In the industrial Pakistani city of Gujranwala, Gold's Gym is a big attraction.
The weightlifters at the popular gym say that a good workout can take the stress out of daily life -- and at $4 a month, it is a bargain compared with U.S. fitness centers.
But the Pakistani Gold's Gym, situated not far from South Asia's Grand Trunk Road, looks less like a health club and more like a steel mill. And it has no relation to the chain of workout centers of the same name in the United States.
Here, there's no Stairmaster, no treadmill -- just a forest of iron bars and iron weights. Men lift barbells in suffocating heat, then grab a drink of water from a metal cup on a chain.
Speaking through an interpreter, Mansoor Samadali, the proud co-owner of Gold's Gym, says his gym's equipment "is the best in all Asia."
Gold's Gym is a home for bodybuilders. Samadali says he has trained many a Mr. Pakistan or Mr. Asia with these weights.
Samadali was a once bodybuilder himself. Asked whether he ever looked like the poster of Arnold Schwarzenegger on the gym's wall, he says no -- instead, he looked more like a young Sylvester Stallone, who is featured nearby.

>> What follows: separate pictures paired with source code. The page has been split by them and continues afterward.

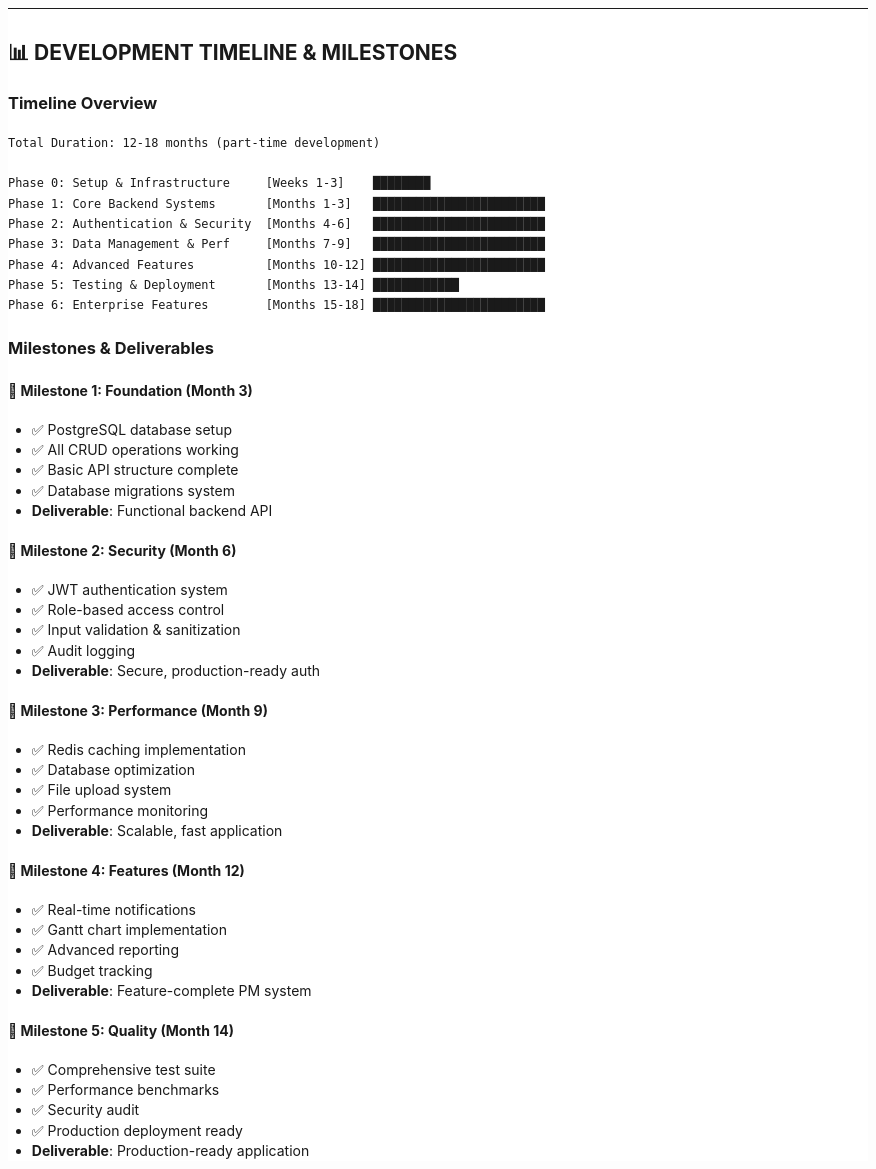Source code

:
 ```javascript
```

---

## 📊 **DEVELOPMENT TIMELINE & MILESTONES**

### **Timeline Overview**
```
Total Duration: 12-18 months (part-time development)

Phase 0: Setup & Infrastructure     [Weeks 1-3]    ████████
Phase 1: Core Backend Systems       [Months 1-3]   ████████████████████████
Phase 2: Authentication & Security  [Months 4-6]   ████████████████████████
Phase 3: Data Management & Perf     [Months 7-9]   ████████████████████████
Phase 4: Advanced Features          [Months 10-12] ████████████████████████
Phase 5: Testing & Deployment       [Months 13-14] ████████████
Phase 6: Enterprise Features        [Months 15-18] ████████████████████████
```

### **Milestones & Deliverables**

#### **🎯 Milestone 1: Foundation (Month 3)**
- ✅ PostgreSQL database setup
- ✅ All CRUD operations working
- ✅ Basic API structure complete
- ✅ Database migrations system
- **Deliverable**: Functional backend API

#### **🎯 Milestone 2: Security (Month 6)**
- ✅ JWT authentication system
- ✅ Role-based access control
- ✅ Input validation & sanitization
- ✅ Audit logging
- **Deliverable**: Secure, production-ready auth

#### **🎯 Milestone 3: Performance (Month 9)**
- ✅ Redis caching implementation
- ✅ Database optimization
- ✅ File upload system
- ✅ Performance monitoring
- **Deliverable**: Scalable, fast application

#### **🎯 Milestone 4: Features (Month 12)**
- ✅ Real-time notifications
- ✅ Gantt chart implementation
- ✅ Advanced reporting
- ✅ Budget tracking
- **Deliverable**: Feature-complete PM system

#### **🎯 Milestone 5: Quality (Month 14)**
- ✅ Comprehensive test suite
- ✅ Performance benchmarks
- ✅ Security audit
- ✅ Production deployment ready
- **Deliverable**: Production-ready application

This Gold's Gym, Samadali confirms, has nothing to do with the gym chain in America. He's not sure where the name came from. The gym is hidden among the tangled streets of Gujranwala, near the minaret towers of a mosque.
Gold's Gym is a different kind of temple, its walls lined with mirrors so that young men can watch themselves getting ripped.
A customer in his 20s, Khurram Shahzad, says it's not easy to become a champion bodybuilder in Pakistan right now. A kind of depression has settled over Pakistan, he says, with its economic trouble and terrorism.
"There is an overall depression in the country, so we are not in a good state of mind, and we can't plan our future," Shahzad says.
The big problem is the economy, he says. You can train on the weights, but it's hard for a true bodybuilder to afford the right food, or find a steady job.
But at least he has a job, with a pharmaceutical firm. And he also has the weights, and a place to work out.
Asked if lifting weights helps relieve some of the stress, Khurram says, "Exercise is very good for every man."
Spend 20 minutes at Gold's Gym, he says, and the tension of Pakistan is released.